Paulo Filgueiras/EM/D.A Press

Os advogados de Marcos Aparecido, o Bola, afirmaram na tarde desta quarta-feira que não acreditam que o desmembramento do julgamento dos réus do caso Bruno seja manobra e que a data pode ser adiada para além do dia 4 de março. Zanone Manoel Oliveira Junior e Ércio Quaresma abandonaram o plenário na última segunda-feira e o ex-policial Bola será julgado separadamente dos outros réus.

Veja imagens do terceiro dia de julgamento

Os advogados afirmaram que o prazo para a defesa dos réus é muito curto. Por isso, o julgamento de Bola, Dayanne e Bruno poderá ser novamente separado. “O desrespeito pelo código penal (no júri dos sete réus) foi tanto que tivemos que deixar o plenário”, disse o advogado Zanone, ao comentar a decisão dele e de Ércio Quaresma de abandonarem o fórum. “Limitar a defesa em 20 minutos é um absurdo”, afirmou. Quaresma, que chegou a afirmar que não defenderá mais o goleiro Bruno, disse que os processos deveriam ser previamente desmembrados, para que todas as testemunhas sejam devidamente ouvidas.“Seria mais inteligente em um processo de 15 mil páginas que houvesse o desmembramento determinado pela própria magistrada, com 1h30 para acusação, 1h30 para a defesa e uma hora para os debates finais”, afirmou.

Quaresma lembrou o julgamento de Bola em outro caso, ocorrido no início do mês, ao dizer que os familiares dos acusados estão sendo prejudicados no plenário. “Marcos foi julgado 15 dias antes e 10 lugares foram reservados para familiares. No caso desse julgamento, os familiares tiveram direito apenas a dois lugares. Isso é justo?”, questionou.

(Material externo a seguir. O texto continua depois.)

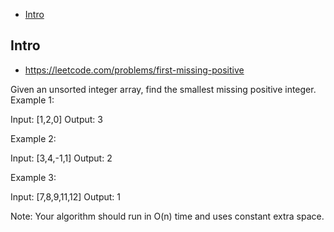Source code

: - [Intro](#intro)

## Intro

- https://leetcode.com/problems/first-missing-positive

Given an unsorted integer array, find the smallest missing positive integer.
Example 1:

Input: [1,2,0]
Output: 3

Example 2:

Input: [3,4,-1,1]
Output: 2

Example 3:

Input: [7,8,9,11,12]
Output: 1

Note:
Your algorithm should run in O(n) time and uses constant extra space.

O advogado Zanone voltou a sustentar o argumento de que Bola está sendo vítima de perseguição e vingança do delegado Edson Moreira, que presidiu o inquérito. Ainda segundo ele, o desmembramento do júri não favoreceu e nem prejudicou Marcos Aparecido. “Se o julgamento fosse amanhã, já estaríamos prontos para tentar mostrar que isso é uma covardia, é uma vingança de um inimigo que presidiu o inquérito e colocou toda a acusação nas costas do Bola”, afirmou. “O que aconteceu no sítio do Bruno, em Esmeraldas, é problema do Bruno. Bola vive em Vespasiano e lá não aconteceu nada”, concluiu.